None of that makes the repricing irrational. It makes it a bet — a well-supported, data-backed bet on the trajectory of enterprise AI spending, the durability of open-model adoption, and the staying power of a software layer that has spent three years building the infrastructure the hyperscalers have mostly chosen to rent from it rather than rebuild. The round has not closed. When it does, the terms will matter as much as the number.
What to Watch Next
- Round close confirmation and disclosed terms. The $15 billion figure comes from people familiar with the matter and could still change. Watch for Index Ventures to confirm its co-lead position and for any named co-investors — particularly whether NVIDIA or AMD, both existing Fireworks backers, participate again at the new valuation.
- ARR trajectory through Q2 2026. The $315 million figure reflects February data. The first post-round revenue disclosure — whether in a press release, a partner announcement, or a secondary market filing — will show whether the 416% growth pace has held into the spring or whether it is beginning to moderate at scale.
- Baseten’s $1 billion round outcome. If both Fireworks and Baseten close major rounds within the same quarter at dramatically higher valuations, it removes any possibility that this is a single-company repricing and converts it into a category-level asset class revaluation with direct implications for how investors price inference exposure in public-market proxies like NVIDIA, CoreWeave, and Azure.
- Hyperscaler native inference competitive moves.

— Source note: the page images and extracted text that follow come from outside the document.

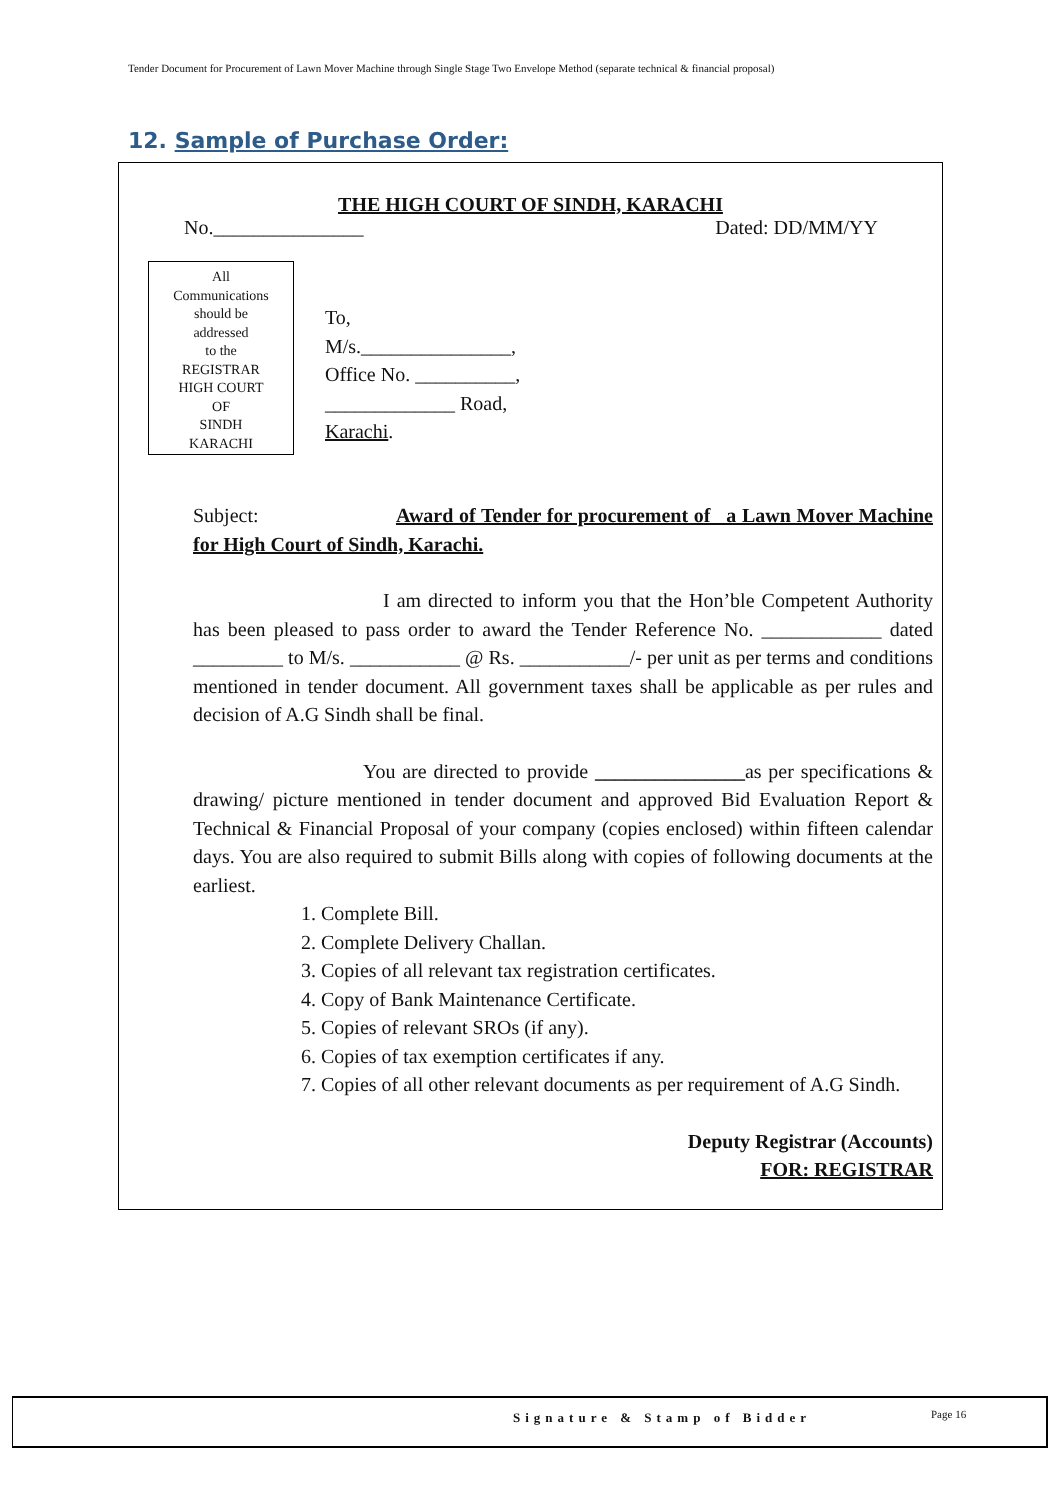Tender Document for Procurement of Lawn Mover Machine through Single Stage Two Envelope Method (separate technical & financial proposal)
12. Sample of Purchase Order:
THE HIGH COURT OF SINDH, KARACHI
No._______________ Dated: DD/MM/YY
All
Communications
should be
addressed
to the
REGISTRAR
HIGH COURT
OF
SINDH
KARACHI
To,
M/s._______________,
Office No. __________,
_____________ Road,
Karachi.
Subject: Award of Tender for procurement of _a Lawn Mover Machine for High Court of Sindh, Karachi.
I am directed to inform you that the Hon’ble Competent Authority has been pleased to pass order to award the Tender Reference No. ____________ dated _________ to M/s. ___________ @ Rs. ___________/- per unit as per terms and conditions mentioned in tender document. All government taxes shall be applicable as per rules and decision of A.G Sindh shall be final.
You are directed to provide _______________as per specifications & drawing/ picture mentioned in tender document and approved Bid Evaluation Report & Technical & Financial Proposal of your company (copies enclosed) within fifteen calendar days. You are also required to submit Bills along with copies of following documents at the earliest.
1. Complete Bill.
2. Complete Delivery Challan.
3. Copies of all relevant tax registration certificates.
4. Copy of Bank Maintenance Certificate.
5. Copies of relevant SROs (if any).
6. Copies of tax exemption certificates if any.
7. Copies of all other relevant documents as per requirement of A.G Sindh.
Deputy Registrar (Accounts)
FOR: REGISTRAR
Signature & Stamp of Bidder Page 16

AWS, Google Cloud, and Azure all have the distribution and compute assets to compete directly with Fireworks. Watch for any acceleration in hyperscaler inference tooling announcements — particularly any move to offer open-model fine-tuning and deployment in a single product — that would challenge the independent platform thesis at its core.
- FireAttention V5 or next-generation kernel release. Fireworks’ technical advantage is built on a continuous cadence of kernel improvements tied to new NVIDIA hardware generations. Any announcement tied to Vera Rubin (NVIDIA’s next architecture) will indicate whether the performance gap can be maintained as the hardware substrate evolves.